What Is the Intraclass Correlation Coefficient (ICC)?

In medical research and image processing, the Intraclass Correlation Coefficient (ICC) is the most fundamental metric for evaluating how accurate and stable the results are when different individuals (or the same individual at different times) perform the same task.

Simply put, in your specific scenario, ICC measures: how well the muscle contours outlined by two physicians on the same image overlap and agree with each other.


1. Why Use ICC Instead of Ordinary Correlation Coefficients?

You may be familiar with the Pearson correlation coefficient (r), but it only assesses whether the trends align.

  • Example: Suppose Physician A consistently assigns a muscle area of 100, while Physician B consistently assigns 200. Although B’s values are always exactly double A’s (perfect trend agreement), their absolute measurements differ by a factor of two!
  • Advantage of ICC: Unlike Pearson’s r, ICC evaluates not only correlation but also absolute agreement in numerical values. If the two physicians’ delineations yield substantially different quantitative measurements, the ICC will be low.

2. What Do ICC Values Mean?

ICC ranges from 0 to 1. Higher values indicate smaller discrepancies between the two physicians’ delineations:

ICC Value Level of Agreement
> 0.75 Excellent — This is the ideal threshold for publication in medical literature
0.60 – 0.74 Good
0.40 – 0.59 Fair
< 0.40 Poor

Note: If your ICC reaches above 0.8, it indicates that the two physicians have highly consistent definitions of boundaries for these four muscle groups (PM, QL, ES, MF), and your data are reliable.

Summary

ICC essentially “scores” the quality of your annotations.

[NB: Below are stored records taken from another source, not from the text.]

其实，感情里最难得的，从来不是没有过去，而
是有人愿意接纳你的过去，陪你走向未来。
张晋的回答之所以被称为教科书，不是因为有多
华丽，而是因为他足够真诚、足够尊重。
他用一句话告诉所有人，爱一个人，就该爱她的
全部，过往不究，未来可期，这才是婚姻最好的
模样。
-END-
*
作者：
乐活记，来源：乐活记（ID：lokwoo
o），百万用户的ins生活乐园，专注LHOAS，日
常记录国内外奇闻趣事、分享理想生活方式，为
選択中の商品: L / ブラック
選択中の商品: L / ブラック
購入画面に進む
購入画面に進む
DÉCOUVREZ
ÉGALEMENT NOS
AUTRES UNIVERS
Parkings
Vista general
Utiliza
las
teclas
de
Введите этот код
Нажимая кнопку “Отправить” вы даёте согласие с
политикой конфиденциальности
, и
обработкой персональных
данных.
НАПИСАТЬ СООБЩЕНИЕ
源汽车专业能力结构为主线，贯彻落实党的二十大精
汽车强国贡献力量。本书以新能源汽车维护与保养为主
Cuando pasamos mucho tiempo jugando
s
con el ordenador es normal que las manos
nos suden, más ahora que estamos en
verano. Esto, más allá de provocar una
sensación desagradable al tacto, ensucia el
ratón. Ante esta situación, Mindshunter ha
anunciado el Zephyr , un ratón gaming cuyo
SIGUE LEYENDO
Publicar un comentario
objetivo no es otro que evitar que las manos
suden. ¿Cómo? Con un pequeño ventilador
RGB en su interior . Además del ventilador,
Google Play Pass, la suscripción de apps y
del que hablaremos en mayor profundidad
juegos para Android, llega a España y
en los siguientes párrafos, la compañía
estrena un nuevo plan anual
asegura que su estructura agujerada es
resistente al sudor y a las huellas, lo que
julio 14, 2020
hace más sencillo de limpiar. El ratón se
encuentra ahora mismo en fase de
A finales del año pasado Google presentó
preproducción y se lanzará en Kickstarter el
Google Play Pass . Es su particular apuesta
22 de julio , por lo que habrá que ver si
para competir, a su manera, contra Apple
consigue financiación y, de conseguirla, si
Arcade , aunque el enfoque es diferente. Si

  • If ICC is high: The two physicians’ delineations closely agree; thus, an AI model trained on such annotations will learn stable, robust features.
  • If ICC is low: There is inconsistency in delineation standards—especially for muscles with ambiguous boundaries (e.g., QL or MF)—and physicians must re-align their criteria. Otherwise, the AI model will learn unreliable patterns.